**To do:**
Beginning with the line that contains "Labeling job: a" in the material below, print each line exactly until the line that contains "#3 ring <box>231,364,283,404</box>" has been printed, then stop.

__________

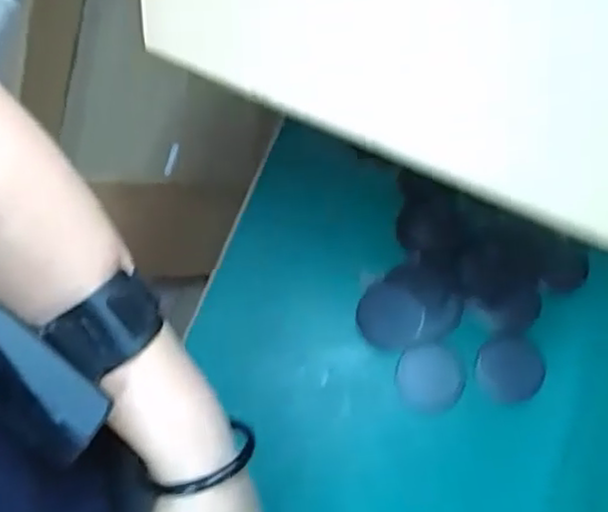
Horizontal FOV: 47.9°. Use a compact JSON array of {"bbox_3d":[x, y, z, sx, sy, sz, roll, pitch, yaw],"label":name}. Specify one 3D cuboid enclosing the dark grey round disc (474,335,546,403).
[{"bbox_3d":[0.159,0.087,0.528,0.054,0.004,0.049,-4,75,-3],"label":"dark grey round disc"}]

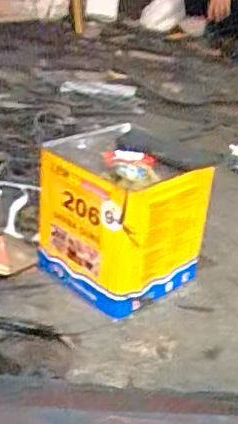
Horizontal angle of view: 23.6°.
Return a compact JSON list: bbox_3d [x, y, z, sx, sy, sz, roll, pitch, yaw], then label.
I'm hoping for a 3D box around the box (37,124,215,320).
[{"bbox_3d":[-0.002,0.015,1.054,0.259,0.248,0.213,23,30,31],"label":"box"}]

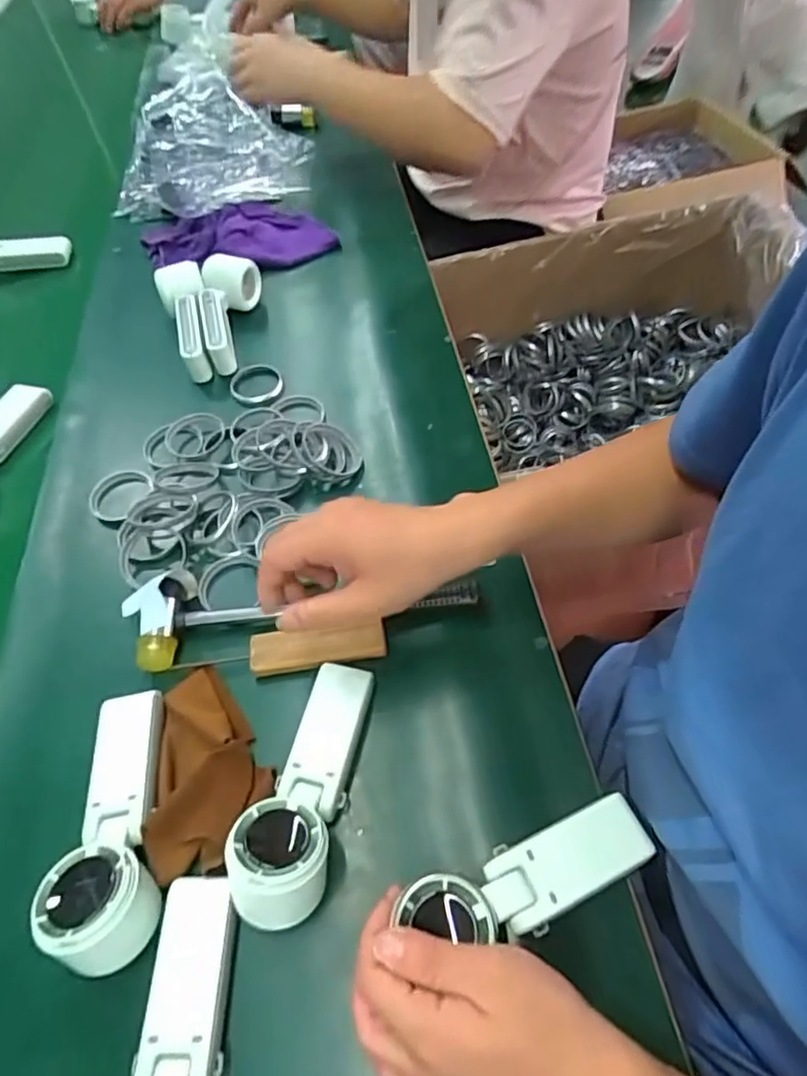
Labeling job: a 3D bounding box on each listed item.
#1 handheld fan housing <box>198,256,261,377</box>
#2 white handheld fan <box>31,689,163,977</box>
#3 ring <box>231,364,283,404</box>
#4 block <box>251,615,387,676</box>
[{"bbox_3d":[-0.192,-0.257,0.687,0.073,0.062,0.136,-15,55,-4],"label":"handheld fan housing"},{"bbox_3d":[-0.189,0.174,0.384,0.055,0.050,0.169,-13,55,-3],"label":"white handheld fan"},{"bbox_3d":[-0.159,-0.167,0.655,0.055,0.012,0.053,-3,55,4],"label":"ring"},{"bbox_3d":[-0.066,0.084,0.470,0.104,0.019,0.029,-9,55,0],"label":"block"}]

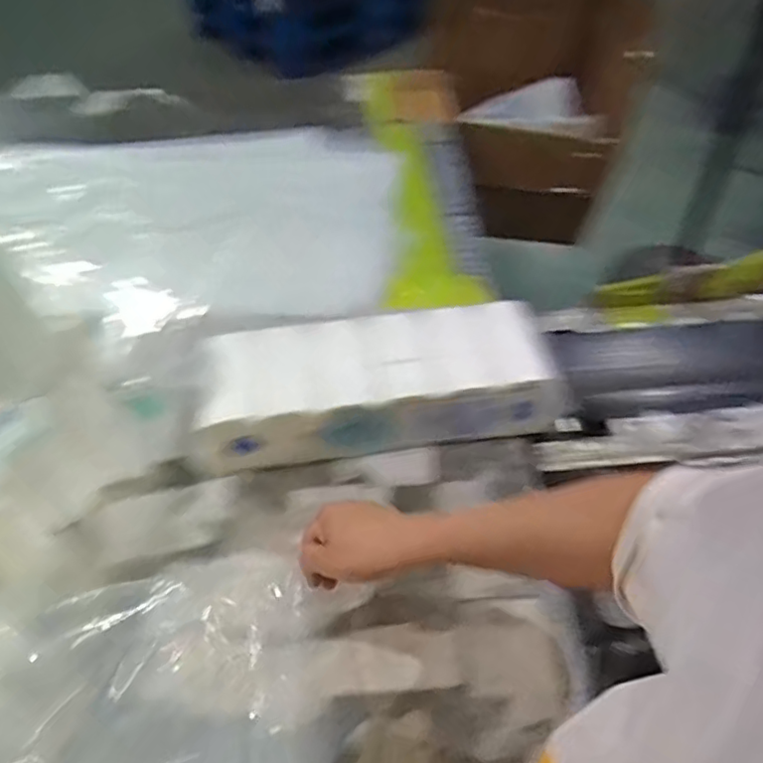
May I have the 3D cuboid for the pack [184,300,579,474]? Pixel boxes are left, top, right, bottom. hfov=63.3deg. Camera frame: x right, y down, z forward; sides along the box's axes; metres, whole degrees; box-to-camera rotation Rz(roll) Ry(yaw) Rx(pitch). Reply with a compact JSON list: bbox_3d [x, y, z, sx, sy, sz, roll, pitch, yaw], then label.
[{"bbox_3d":[0.001,-0.002,0.709,0.415,0.096,0.148,-7,49,-1],"label":"pack"}]

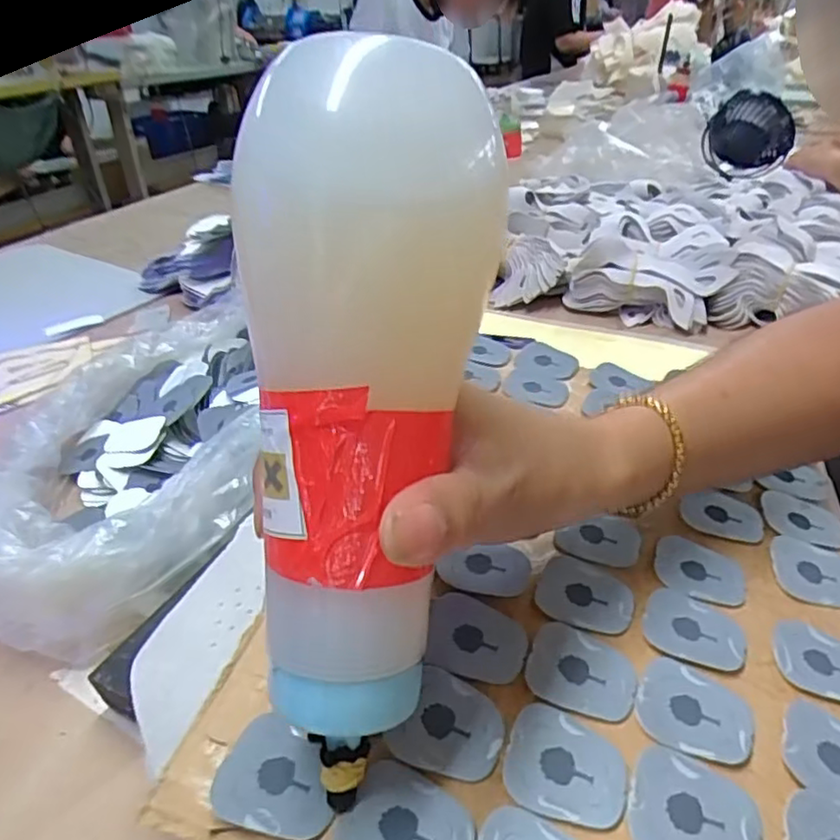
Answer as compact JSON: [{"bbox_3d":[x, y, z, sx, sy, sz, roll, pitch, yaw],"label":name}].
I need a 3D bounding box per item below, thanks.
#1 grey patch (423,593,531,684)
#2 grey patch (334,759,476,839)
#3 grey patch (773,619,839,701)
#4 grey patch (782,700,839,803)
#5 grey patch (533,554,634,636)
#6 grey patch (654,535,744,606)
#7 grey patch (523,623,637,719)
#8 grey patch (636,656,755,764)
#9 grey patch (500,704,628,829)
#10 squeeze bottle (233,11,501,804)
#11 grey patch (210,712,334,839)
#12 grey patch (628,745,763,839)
[{"bbox_3d":[0.022,0.083,0.245,0.037,0.006,0.032,6,35,11],"label":"grey patch"},{"bbox_3d":[-0.004,0.123,0.191,0.038,0.004,0.032,13,37,21],"label":"grey patch"},{"bbox_3d":[0.161,0.097,0.255,0.038,0.005,0.033,12,36,19],"label":"grey patch"},{"bbox_3d":[0.146,0.118,0.223,0.037,0.004,0.035,23,38,15],"label":"grey patch"},{"bbox_3d":[0.069,0.072,0.267,0.039,0.005,0.034,6,35,11],"label":"grey patch"},{"bbox_3d":[0.125,0.068,0.286,0.038,0.006,0.032,11,36,18],"label":"grey patch"},{"bbox_3d":[0.060,0.093,0.238,0.038,0.006,0.034,11,36,18],"label":"grey patch"},{"bbox_3d":[0.099,0.103,0.229,0.038,0.004,0.034,14,37,22],"label":"grey patch"},{"bbox_3d":[0.048,0.112,0.209,0.038,0.005,0.033,9,35,16],"label":"grey patch"},{"bbox_3d":[-0.019,0.003,0.174,0.062,0.182,0.061,4,-3,8],"label":"squeeze bottle"},{"bbox_3d":[-0.044,0.112,0.201,0.037,0.004,0.031,12,42,8],"label":"grey patch"},{"bbox_3d":[0.086,0.123,0.201,0.039,0.004,0.034,12,36,19],"label":"grey patch"}]

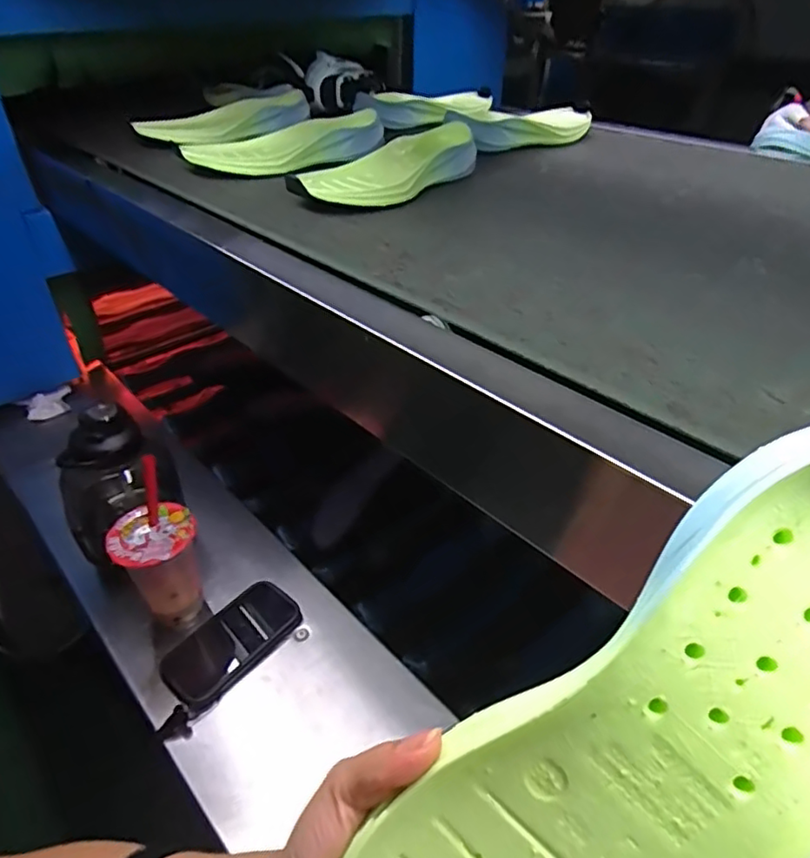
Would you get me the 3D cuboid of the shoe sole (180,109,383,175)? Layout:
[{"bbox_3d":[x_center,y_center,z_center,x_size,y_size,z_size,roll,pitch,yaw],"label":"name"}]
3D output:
[{"bbox_3d":[-0.163,-0.384,0.800,0.273,0.044,0.091,-22,42,-25],"label":"shoe sole"}]

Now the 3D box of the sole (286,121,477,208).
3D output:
[{"bbox_3d":[-0.024,-0.314,0.708,0.101,0.051,0.263,27,45,32],"label":"sole"}]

__________

**Result:**
Labeling job: a 3D bounding box on each listed item.
#1 handheld fan housing <box>198,256,261,377</box>
#2 white handheld fan <box>31,689,163,977</box>
#3 ring <box>231,364,283,404</box>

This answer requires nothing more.